OpenAI is working with a United Arab Emirates investment firm to strike a deal that will give the artificial intelligence research group all the money it needs to develop and manufacture its own AI acceleration processors. With Nvidia currently dominating the market and its H100 chips in short supply worldwide, OpenAI is clearly looking to join Amazon and Google in gaining full control of its own AI capabilities and future.
This comes from a report by Financial Times (above Tom's Hardware), although unsurprisingly, there aren't many concrete details such as the amount of investment being discussed or the time frame for chip development.
Back in February, it was announced that OpenAI CEO Sam Altman wanted to expand global production of AI chips, which he did They are chasing trillions of dollars in funding from the United Arab Emirates to make that possible. His estimates apparently put the number at between $5 trillion and $7 trillion, which is pretty high.
When asked by UAE AI Minister How many GPUs could you buy for $7 trillion?Jen-Hsun Huang reportedly responded with “Apparently all GPUs.”
Even if OpenAI were to outsource the design and testing of an AI processor to a third party, it would still need to find a manufacturer capable of producing chips of the required quality and quantity. This could all take years and in the meantime OpenAI would still be dependent on AMD, Intel and Nvidia for relevant chips.
But I can't imagine that MGX, the UAE investment firm in question, is unaware of this, as the company's chairman is Sheikh Tahnoon bin Zayed al-Nahyan, who is also chairman of another AI development firm and serves as a national security adviser operates United Arab Emirates. The country is particularly keen to be a leader in the world of AI investments and has a dedicated funding system for such ventures.
All major tech companies are currently focusing on AI, at least when it comes to marketing, but virtually every new processor released so far has had an AI core. From the tiny NPU (Neural Processing Unit) in AMD's Ryzen 8000 series and Intel Core Ultra chips to giant tensor crunchers from AMD, Cerberus, Intel and Nvidia – everywhere you look there is some kind of AI accelerator .

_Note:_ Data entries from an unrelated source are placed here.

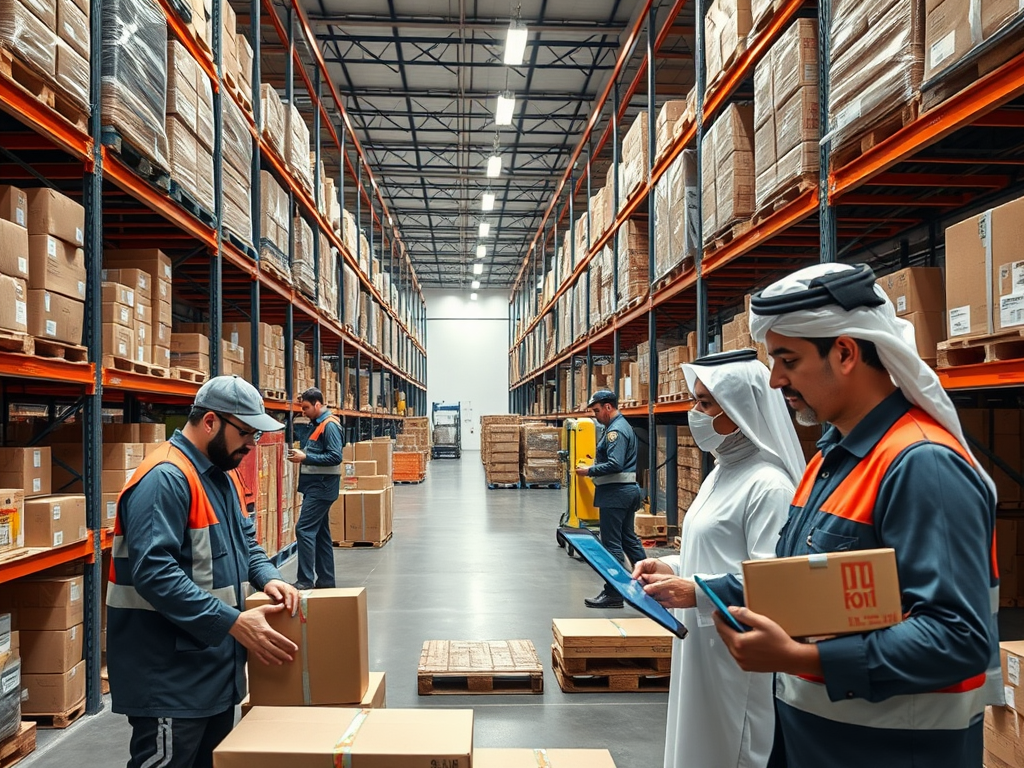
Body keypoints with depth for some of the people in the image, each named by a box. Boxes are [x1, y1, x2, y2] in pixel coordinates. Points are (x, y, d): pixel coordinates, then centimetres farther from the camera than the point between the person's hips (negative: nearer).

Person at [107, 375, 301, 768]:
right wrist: (234, 622, -31)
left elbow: (246, 540, 17)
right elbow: (153, 573, -30)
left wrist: (268, 577, -4)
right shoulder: (165, 478, -22)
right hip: (171, 681, -10)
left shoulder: (224, 474, 10)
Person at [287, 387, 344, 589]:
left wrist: (305, 458, -21)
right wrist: (301, 455, 5)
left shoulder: (330, 425, -15)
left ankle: (306, 580, -9)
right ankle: (326, 579, 19)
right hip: (315, 486, 11)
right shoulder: (317, 424, 15)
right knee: (321, 533, 13)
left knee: (304, 529, -12)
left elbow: (336, 457, -22)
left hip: (321, 487, -11)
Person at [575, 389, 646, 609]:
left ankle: (613, 593, 2)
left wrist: (589, 471, -17)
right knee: (628, 538, 19)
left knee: (612, 544, -4)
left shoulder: (615, 430, -17)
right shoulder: (623, 425, 17)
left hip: (615, 492, -11)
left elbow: (615, 465, -26)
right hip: (627, 490, 11)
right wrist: (593, 467, 14)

Given OpenAI's status in the field, I can see the deal going through, but whether it will result in significant success in a reasonable time frame I'm far less certain. Amazon and Google have shown that it is possible to develop a unique, dedicated AI accelerator without requiring decades of chip experience, but both began this path many years ago.
OpenAI and MGX could burn large sums of money but end up with little to show for it. This represents a potential risk for all investments, but if it fails, OpenAI will simply be back to square one: joining the long queue for Nvidia's largest GPUs.